Para agravar a situação atual, alguns docentes da própria FFLCH tendem a procurar um bode expiatório dentro dela mesma, por exemplo, nos cursos de letras, que por seu gigantismo atrapalhariam o bom funcionamento do conjunto. Sobrepondo critérios gestionais e paroquiais a critérios acadêmicos, esses docentes desejam a separação das áreas. Em vez de buscar uma melhor integração dos departamentos - e a prática de uma real interdisciplinaridade que, pela afinidade de seus objetos de estudo, seria proveitosa a todos -, optar-se-ia pela atomização da faculdade. Ora, essa atomização, além do prejuízo acadêmico, traria, a curto termo, um enfraquecimento político ainda maior de cada um dos departamentos de humanas no conjunto da Universidade. Os cursos de letras, diga-se de passagem, são os que proporcionam mais empregos para os seus diplomados e os que mais atendem, pelo ensino de línguas e literaturas, às necessidades atuais de compreensão das culturas, útil até mesmo para o bom desempenho das empresas multi e transnacionais.
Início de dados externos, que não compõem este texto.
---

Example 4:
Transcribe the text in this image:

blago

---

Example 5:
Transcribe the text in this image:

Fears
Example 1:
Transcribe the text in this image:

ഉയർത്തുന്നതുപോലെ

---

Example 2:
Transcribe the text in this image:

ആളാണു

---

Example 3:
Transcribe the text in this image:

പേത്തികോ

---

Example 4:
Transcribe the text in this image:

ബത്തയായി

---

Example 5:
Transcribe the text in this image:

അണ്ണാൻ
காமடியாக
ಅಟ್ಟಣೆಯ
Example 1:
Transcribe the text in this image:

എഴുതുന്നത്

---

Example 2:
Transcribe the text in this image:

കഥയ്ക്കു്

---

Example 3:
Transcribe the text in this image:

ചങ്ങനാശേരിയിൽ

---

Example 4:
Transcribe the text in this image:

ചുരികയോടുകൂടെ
A crise hoje vivida pela FFLCH, causada, como se sabe, pela falta de professores e de salas de aula, pode ter um efeito salutar. Em primeiro lugar, ela evidencia que a procura por esses cursos, apesar de seu desprestígio, é enorme. Essa unidade acolhe 20% do total de alunos da USP. Além disso, a crise põe a nu o mal-estar essencial dos estudos humanísticos na era da globalização econômica. Convém, então, responder à insistente pergunta: para que servem esses estudos?
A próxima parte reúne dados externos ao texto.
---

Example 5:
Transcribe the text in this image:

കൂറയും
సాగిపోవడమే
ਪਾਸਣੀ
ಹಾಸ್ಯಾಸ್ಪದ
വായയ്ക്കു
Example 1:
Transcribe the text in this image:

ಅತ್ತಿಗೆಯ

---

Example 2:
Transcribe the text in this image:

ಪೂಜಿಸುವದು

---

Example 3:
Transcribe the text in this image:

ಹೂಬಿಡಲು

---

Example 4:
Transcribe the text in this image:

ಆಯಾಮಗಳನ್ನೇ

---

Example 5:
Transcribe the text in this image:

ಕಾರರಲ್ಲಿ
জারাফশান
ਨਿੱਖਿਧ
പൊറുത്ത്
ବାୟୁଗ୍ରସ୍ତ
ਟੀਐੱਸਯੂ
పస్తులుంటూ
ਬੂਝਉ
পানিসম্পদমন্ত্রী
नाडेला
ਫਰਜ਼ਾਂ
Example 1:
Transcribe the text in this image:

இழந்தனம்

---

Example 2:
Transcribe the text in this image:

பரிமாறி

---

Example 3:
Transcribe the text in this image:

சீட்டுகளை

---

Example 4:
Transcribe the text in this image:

Servem para que a Universidade continue a ser, além de um local de pesquisas científicas e tecnológicas, um lugar onde se exerce também o pensamento crítico, sem o qual esses avanços procederiam às cegas. Sem a compreensão da história dos homens, de seu habitat natural e social, de suas línguas, culturas e religiões, as conquistas científicas e tecnológicas são utilizadas ou inviabilizadas num mundo guerreiro e repartido de forma injusta. As humanidades servem para pensar a finalidade e a qualidade da existência humana, para além do simples alongamento de sua duração ou do bem-estar baseado no consumo e nas metas do FMI. Servem para estudar os problemas de nosso país e do mundo, para humanizar a globalização. Tendo por objeto e objetivo o homem, a capacidade que este tem de entender, de imaginar e de criar, esses estudos servem à vida tanto quanto a pesquisa sobre o genoma.
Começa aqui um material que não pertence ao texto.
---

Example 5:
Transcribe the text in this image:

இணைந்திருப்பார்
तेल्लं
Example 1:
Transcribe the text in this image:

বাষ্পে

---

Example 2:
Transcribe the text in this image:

Num mundo informatizado, eles servem para preservar, de forma articulada, o saber acumulado por nossa cultura e por outras, estilhaçado no imediatismo da mídia e das redes. Por outras palavras: em tempos de informação excessiva e superficial, servem para produzir conhecimento. Eles servem para ‘agregar valor’, como se diz no jargão mercadológico. No ensino superior, os cursos de humanidades são um espaço de pensamento livre, de busca desinteressada do saber, de cultivo de valores, sem os quais a própria idéia de Universidade perde sentido. Por isso eles merecem o apoio firme das autoridades universitárias e da sociedade, que eles estudam e à qual servem.